TRY IT >>
Output all records exactly.

SOURCE RECORDS >>
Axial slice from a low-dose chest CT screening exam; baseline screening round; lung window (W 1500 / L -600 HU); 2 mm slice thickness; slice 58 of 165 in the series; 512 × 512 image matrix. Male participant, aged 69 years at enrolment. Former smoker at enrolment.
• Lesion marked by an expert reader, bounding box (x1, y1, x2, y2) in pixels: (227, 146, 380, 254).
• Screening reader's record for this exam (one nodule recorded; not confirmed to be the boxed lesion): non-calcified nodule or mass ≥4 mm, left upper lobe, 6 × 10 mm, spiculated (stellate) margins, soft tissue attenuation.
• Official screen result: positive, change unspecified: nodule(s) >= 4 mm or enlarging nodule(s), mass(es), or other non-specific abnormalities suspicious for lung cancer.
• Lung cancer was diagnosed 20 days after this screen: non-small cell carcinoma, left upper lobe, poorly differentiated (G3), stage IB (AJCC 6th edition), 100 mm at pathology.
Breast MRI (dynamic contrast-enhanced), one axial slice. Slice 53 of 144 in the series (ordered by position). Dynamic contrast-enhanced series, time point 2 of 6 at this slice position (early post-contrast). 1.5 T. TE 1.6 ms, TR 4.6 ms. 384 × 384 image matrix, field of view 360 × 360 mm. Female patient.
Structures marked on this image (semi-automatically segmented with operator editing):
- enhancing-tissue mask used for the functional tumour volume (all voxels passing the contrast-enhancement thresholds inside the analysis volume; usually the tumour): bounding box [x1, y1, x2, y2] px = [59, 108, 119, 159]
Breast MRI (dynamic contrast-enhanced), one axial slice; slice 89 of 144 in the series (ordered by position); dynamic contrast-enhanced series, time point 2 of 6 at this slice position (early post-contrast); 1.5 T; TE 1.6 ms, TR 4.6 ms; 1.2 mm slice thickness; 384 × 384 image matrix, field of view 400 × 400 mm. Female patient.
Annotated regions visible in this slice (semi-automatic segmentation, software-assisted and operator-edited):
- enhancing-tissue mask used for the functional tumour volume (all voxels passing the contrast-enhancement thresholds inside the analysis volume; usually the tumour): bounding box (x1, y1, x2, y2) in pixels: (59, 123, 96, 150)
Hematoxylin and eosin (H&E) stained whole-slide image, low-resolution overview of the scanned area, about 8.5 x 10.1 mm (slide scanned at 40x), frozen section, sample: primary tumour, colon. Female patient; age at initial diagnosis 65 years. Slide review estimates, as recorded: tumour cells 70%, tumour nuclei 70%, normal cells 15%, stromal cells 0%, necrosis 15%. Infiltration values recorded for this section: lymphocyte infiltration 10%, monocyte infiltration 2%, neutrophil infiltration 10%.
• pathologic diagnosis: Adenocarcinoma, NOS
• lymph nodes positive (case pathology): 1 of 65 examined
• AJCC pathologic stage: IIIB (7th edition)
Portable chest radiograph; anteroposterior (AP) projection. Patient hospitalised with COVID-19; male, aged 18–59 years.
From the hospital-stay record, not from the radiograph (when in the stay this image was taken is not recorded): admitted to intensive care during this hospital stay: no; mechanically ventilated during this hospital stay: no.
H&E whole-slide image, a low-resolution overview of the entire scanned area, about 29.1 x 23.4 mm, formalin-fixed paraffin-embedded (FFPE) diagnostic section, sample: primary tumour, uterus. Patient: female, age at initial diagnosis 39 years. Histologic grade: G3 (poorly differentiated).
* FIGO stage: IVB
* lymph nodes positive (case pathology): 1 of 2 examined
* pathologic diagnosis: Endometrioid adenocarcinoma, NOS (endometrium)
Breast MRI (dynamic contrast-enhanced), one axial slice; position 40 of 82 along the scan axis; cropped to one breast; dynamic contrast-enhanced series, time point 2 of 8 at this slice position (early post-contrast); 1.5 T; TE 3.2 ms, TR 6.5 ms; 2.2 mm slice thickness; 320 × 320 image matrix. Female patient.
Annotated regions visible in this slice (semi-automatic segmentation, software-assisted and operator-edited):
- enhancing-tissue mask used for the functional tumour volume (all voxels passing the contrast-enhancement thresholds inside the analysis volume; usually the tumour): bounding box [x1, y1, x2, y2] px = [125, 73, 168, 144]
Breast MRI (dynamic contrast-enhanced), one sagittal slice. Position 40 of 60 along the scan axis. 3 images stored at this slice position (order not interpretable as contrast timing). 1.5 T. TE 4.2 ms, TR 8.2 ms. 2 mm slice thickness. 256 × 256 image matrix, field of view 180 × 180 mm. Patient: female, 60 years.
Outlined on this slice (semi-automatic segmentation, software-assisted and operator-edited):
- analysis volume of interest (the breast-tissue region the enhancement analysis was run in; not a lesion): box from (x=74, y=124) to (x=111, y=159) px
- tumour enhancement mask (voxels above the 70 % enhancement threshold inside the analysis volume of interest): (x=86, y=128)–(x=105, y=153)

SOLUTION >>
Axial slice from a low-dose chest CT screening exam; baseline screening round; lung window (W 1500 / L -600 HU); 2 mm slice thickness; slice 58 of 165 in the series; 512 × 512 image matrix. Male participant, aged 69 years at enrolment. Former smoker at enrolment.
• Lesion marked by an expert reader, bounding box (x1, y1, x2, y2) in pixels: (227, 146, 380, 254).
• Screening reader's record for this exam (one nodule recorded; not confirmed to be the boxed lesion): non-calcified nodule or mass ≥4 mm, left upper lobe, 6 × 10 mm, spiculated (stellate) margins, soft tissue attenuation.
• Official screen result: positive, change unspecified: nodule(s) >= 4 mm or enlarging nodule(s), mass(es), or other non-specific abnormalities suspicious for lung cancer.
• Lung cancer was diagnosed 20 days after this screen: non-small cell carcinoma, left upper lobe, poorly differentiated (G3), stage IB (AJCC 6th edition), 100 mm at pathology.
Breast MRI (dynamic contrast-enhanced), one axial slice. Slice 53 of 144 in the series (ordered by position). Dynamic contrast-enhanced series, time point 2 of 6 at this slice position (early post-contrast). 1.5 T. TE 1.6 ms, TR 4.6 ms. 384 × 384 image matrix, field of view 360 × 360 mm. Female patient.
Structures marked on this image (semi-automatically segmented with operator editing):
- enhancing-tissue mask used for the functional tumour volume (all voxels passing the contrast-enhancement thresholds inside the analysis volume; usually the tumour): bounding box [x1, y1, x2, y2] px = [59, 108, 119, 159]
Breast MRI (dynamic contrast-enhanced), one axial slice; slice 89 of 144 in the series (ordered by position); dynamic contrast-enhanced series, time point 2 of 6 at this slice position (early post-contrast); 1.5 T; TE 1.6 ms, TR 4.6 ms; 1.2 mm slice thickness; 384 × 384 image matrix, field of view 400 × 400 mm. Female patient.
Annotated regions visible in this slice (semi-automatic segmentation, software-assisted and operator-edited):
- enhancing-tissue mask used for the functional tumour volume (all voxels passing the contrast-enhancement thresholds inside the analysis volume; usually the tumour): bounding box (x1, y1, x2, y2) in pixels: (59, 123, 96, 150)
Hematoxylin and eosin (H&E) stained whole-slide image, low-resolution overview of the scanned area, about 8.5 x 10.1 mm (slide scanned at 40x), frozen section, sample: primary tumour, colon. Female patient; age at initial diagnosis 65 years. Slide review estimates, as recorded: tumour cells 70%, tumour nuclei 70%, normal cells 15%, stromal cells 0%, necrosis 15%. Infiltration values recorded for this section: lymphocyte infiltration 10%, monocyte infiltration 2%, neutrophil infiltration 10%.
• pathologic diagnosis: Adenocarcinoma, NOS
• lymph nodes positive (case pathology): 1 of 65 examined
• AJCC pathologic stage: IIIB (7th edition)
Portable chest radiograph; anteroposterior (AP) projection. Patient hospitalised with COVID-19; male, aged 18–59 years.
From the hospital-stay record, not from the radiograph (when in the stay this image was taken is not recorded): admitted to intensive care during this hospital stay: no; mechanically ventilated during this hospital stay: no.
H&E whole-slide image, a low-resolution overview of the entire scanned area, about 29.1 x 23.4 mm, formalin-fixed paraffin-embedded (FFPE) diagnostic section, sample: primary tumour, uterus. Patient: female, age at initial diagnosis 39 years. Histologic grade: G3 (poorly differentiated).
* FIGO stage: IVB
* lymph nodes positive (case pathology): 1 of 2 examined
* pathologic diagnosis: Endometrioid adenocarcinoma, NOS (endometrium)
Breast MRI (dynamic contrast-enhanced), one axial slice; position 40 of 82 along the scan axis; cropped to one breast; dynamic contrast-enhanced series, time point 2 of 8 at this slice position (early post-contrast); 1.5 T; TE 3.2 ms, TR 6.5 ms; 2.2 mm slice thickness; 320 × 320 image matrix. Female patient.
Annotated regions visible in this slice (semi-automatic segmentation, software-assisted and operator-edited):
- enhancing-tissue mask used for the functional tumour volume (all voxels passing the contrast-enhancement thresholds inside the analysis volume; usually the tumour): bounding box [x1, y1, x2, y2] px = [125, 73, 168, 144]
Breast MRI (dynamic contrast-enhanced), one sagittal slice. Position 40 of 60 along the scan axis. 3 images stored at this slice position (order not interpretable as contrast timing). 1.5 T. TE 4.2 ms, TR 8.2 ms. 2 mm slice thickness. 256 × 256 image matrix, field of view 180 × 180 mm. Patient: female, 60 years.
Outlined on this slice (semi-automatic segmentation, software-assisted and operator-edited):
- analysis volume of interest (the breast-tissue region the enhancement analysis was run in; not a lesion): box from (x=74, y=124) to (x=111, y=159) px
- tumour enhancement mask (voxels above the 70 % enhancement threshold inside the analysis volume of interest): (x=86, y=128)–(x=105, y=153)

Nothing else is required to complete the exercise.